__Selected passage__.
######

That the heat pipe 14 resides with the bore formed by the grooves
when the portions 18 and 20 are thermally coupled together enables
the component block 16 to be attached to the heat pipe 14 at
multiple locations on the heat pipe as indicated by arrow 46.
[0009] The component block portions 18, 20 are formed from any
suitable thermally conductive material. Examples of materials
suitable for component block portions 18, 20 comprise copper and
aluminum. The portions 18 and 20 are thermally coupled together
using any suitable thermally conductive adhesive or other type of
coupling mechanism (e.g., screws, bolts, clamps, etc.). The
heat-producing component 25 is thermally coupled to component block
portion 20 also using any suitable thermally conductive adhesive or
other type of coupling mechanism (e.g., screws, bolts, clamps,
etc.).
[0010] The water block 12 comprises portions 30 and 32. Portion 30
is thermally coupled to portion 32. The portions 30 and 32 also
contain a bore formed from grooves provided in portions 30 and 32
similar to that described above regarding portions 18 and 20 of the
component block 16. The bore in the water block 12 in which the
heat pipe 14 resides enables the water block 12 to be coupled to
the heat at multiple locations on the heat pipe as indicated by
arrow 48.
[0011] The water block 12 also comprises a plate 35 attached to
portion 30. A liquid inlet port 34 and an outlet port 36 are
provided on plate 35. The water block receives a cold liquid (e.g.,
water) in through the inlet port 34. The inlet port 34 is coupled
to the outlet port 36 via a tube internal to at least one of
portions 30 and 32. Heat from the heat pipe 14 transfers through
the portions 30 and/or 32 to the cold liquid from the inlet port
34. As a result, the liquid becomes warmer, thereby removing the
heat from the heat pipe 14. The warmer liquid flows out of the
outlet port 36 and is cooled and recirculated back into the inlet
port.
[0012] In some embodiments, the liquid used in the water block 12
comprises water. In other embodiments, the liquid is other than
water. For purposes of this disclosure, block 12 is referred to as
a "water" block regardless of the type of liquid used.

######

Stored items
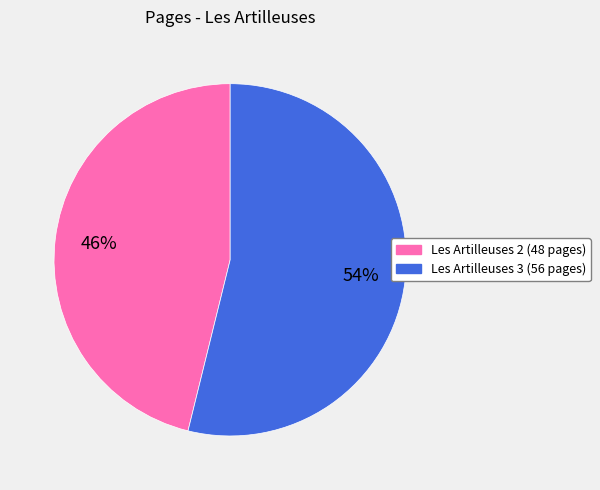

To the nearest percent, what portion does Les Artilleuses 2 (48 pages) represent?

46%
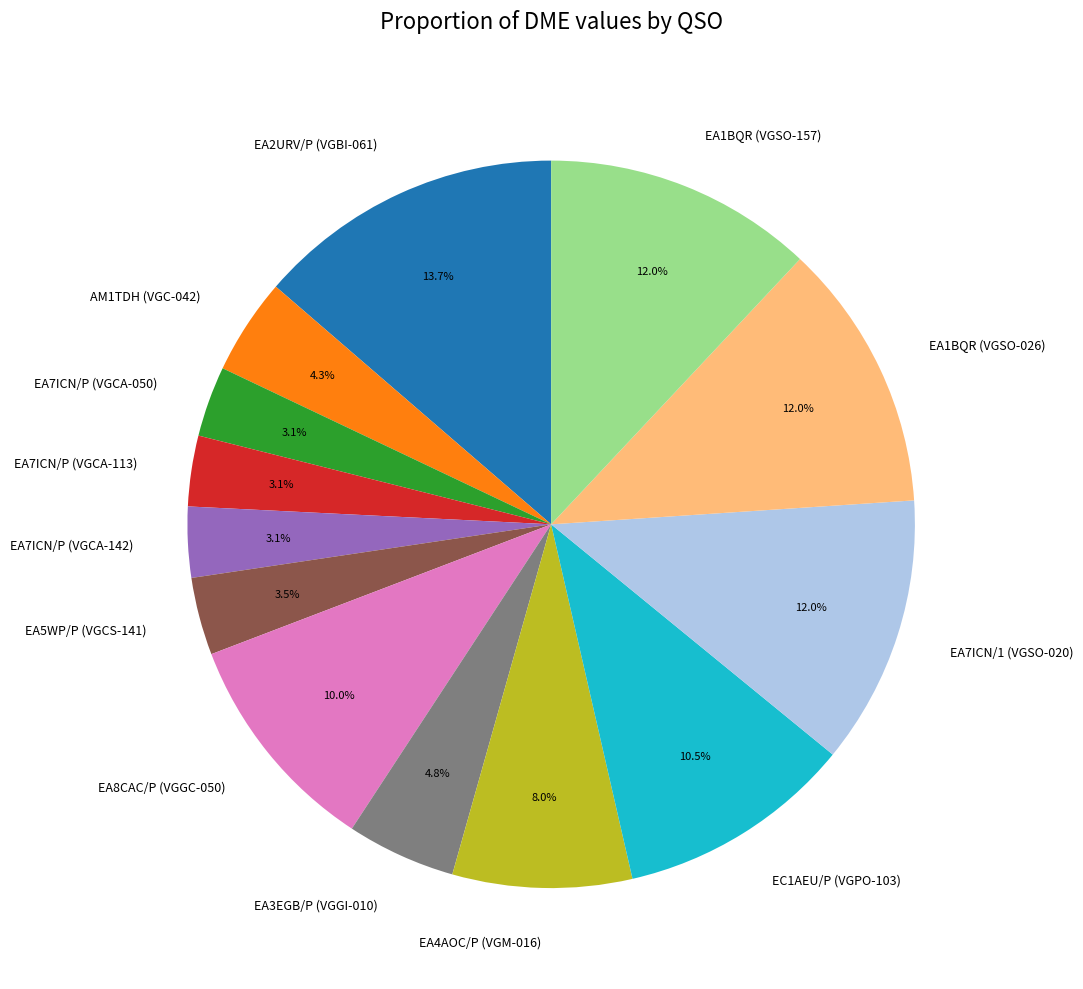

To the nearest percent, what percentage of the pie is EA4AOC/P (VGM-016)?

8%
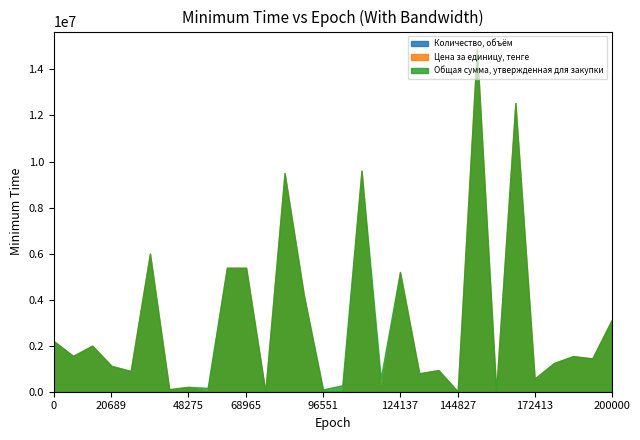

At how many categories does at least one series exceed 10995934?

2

######

__Tasks for this exercise__.
**a.** In the heat pipe passage, which two materials are named as examples for the component block portions?
**b.** Carry the heat pipe passage on from its last sentence.
The listing plays no part in this work.

__Answers to this exercise__.
**a.** Copper and aluminum.

**b.**
[0013] The water block portions 30, 32 are formed from any suitable
material. Examples of materials suitable for water block portions
18, 20 comprise copper and aluminum. The portions 30 and 32 are
coupled together using any suitable adhesive or other type of
coupling mechanism (e.g., screws, bolts, clamps, etc.).
[0014] The heat pipe 14 is made from copper, or other suitable
material, and comprises a hollow tube in at least some embodiments.
A low-boiling liquid is used in the heat pipe 14. As the liquid
boils and vaporizes, the vapor transmits the heat through the heat
pipe away from the component block 16 and heat-producing component
25 towards the water block 12. The water block 12 causes heat to be
exchanged from the heat pipe to the cold liquid. As a result, the
vapor in the heat pipe 14 cools and condenses into a liquid state.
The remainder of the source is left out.